Man kann leicht die Energieinhalte von 1kw Strom, 1 Liter Heizöl und 1 Kubikmeter Gas in 1 Liter “Super Bleifrei” umrechnen. Dies muss nun noch gekoppelt werden mit genauen Verbrauchmessungen der 3 Quellen (Strom, Gas und Öl), gefolgt von einer einfachen Adam Rieschen Addition, und mein Küchen-Display sagt mir: dein Haus “fährt” im Moment mit 34.4 Liter pro Stunde. Eine klare, verständliche und transparente Verbrauchsanzeige: nackte Energie !
Wäre es nicht toll, wenn ich dann im Haus umhergehe, einige unnoetige Lampen und Geräte ausschalte, um dann nach meiner Rückkehr in die Küche zu sehen: du fährst jetzt mit 32.6 Liter pro Stunde. Das wäre wie beim Autofahren: Gas weg und Verbrauch geht runter. Und nachts, beim verbotenen Gang an den Kühlschrank, sehe ich 17.5 Liter pro Stunde aufleuchten, weil nachts die Raumtemperatur herabgesetzt ist.
Ich bin überzeugt wir würden mehr Energie sinnvoll sparen, denn unser Hirn würde plötzlich unsere Aktionen verstehen, wir könnten uns sehr leicht die Auswirkungen unseres Handelns vorstellen.
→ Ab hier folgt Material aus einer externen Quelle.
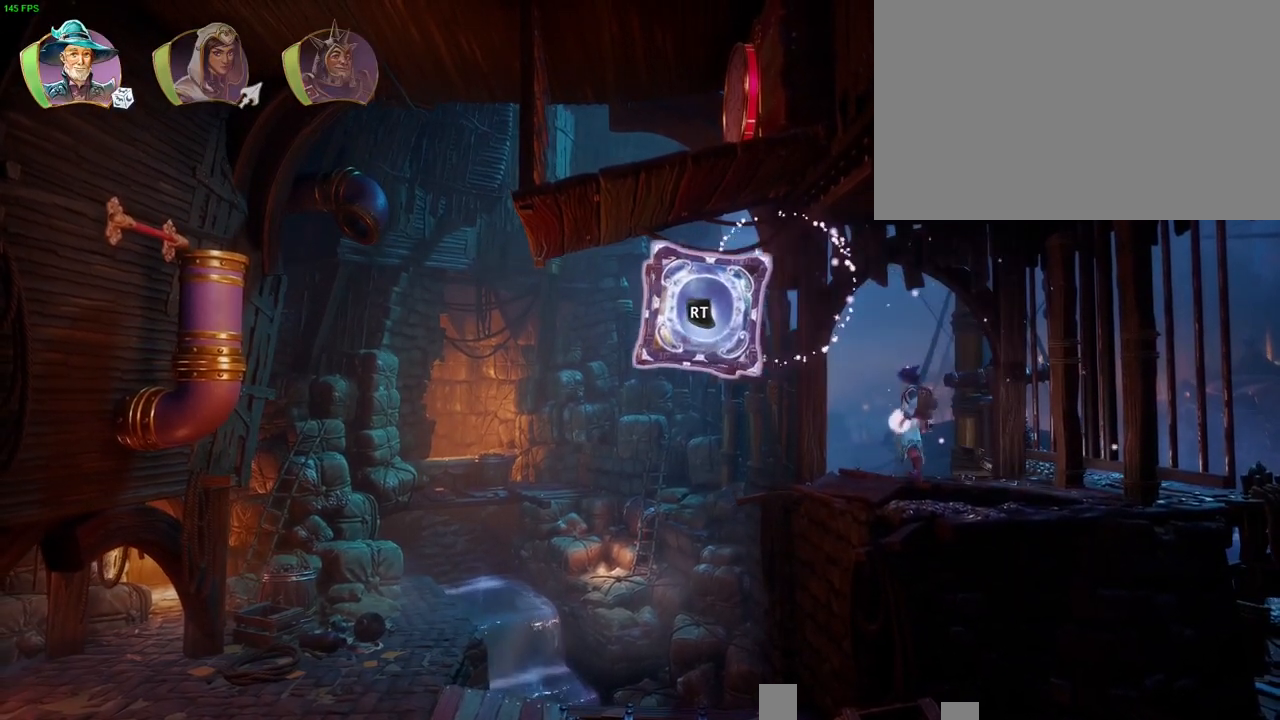
{"dt_ms": 500, "buttons": ["R2"], "left_stick": "center", "right_stick": "left", "button_events": [[83, "R2", "down"]]}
Was 1.8 Liter Super Bleifrei pro Stunde sind ist vorstellbar, wir kennen es aus dem täglichen Leben, 1kw Strom hat noch niemand gesehen.
Vielleicht ist der eine oder andere OPINIO Leser einem solchen Gerät bereits begegnet, oder jemand sucht eine ICH AG Idee, ich wäre gerne der erster Test-Kunde. Teuer muss das Gerät nicht sein, 2-3 Verbrauchsmesser für Strom, Gas und Heizöl, verbunden via Funk mit einer rechnenden Zentraleinheit und Display, sowas ähnliches gibt es als Wetterstation mit Temperatur, Windmesser und Niederschlag bei der Metro für 130 Euro.
Etwas kosten würde noch die fachmännische Installation, denn bitte spielt nicht mit eurer Gasleitung.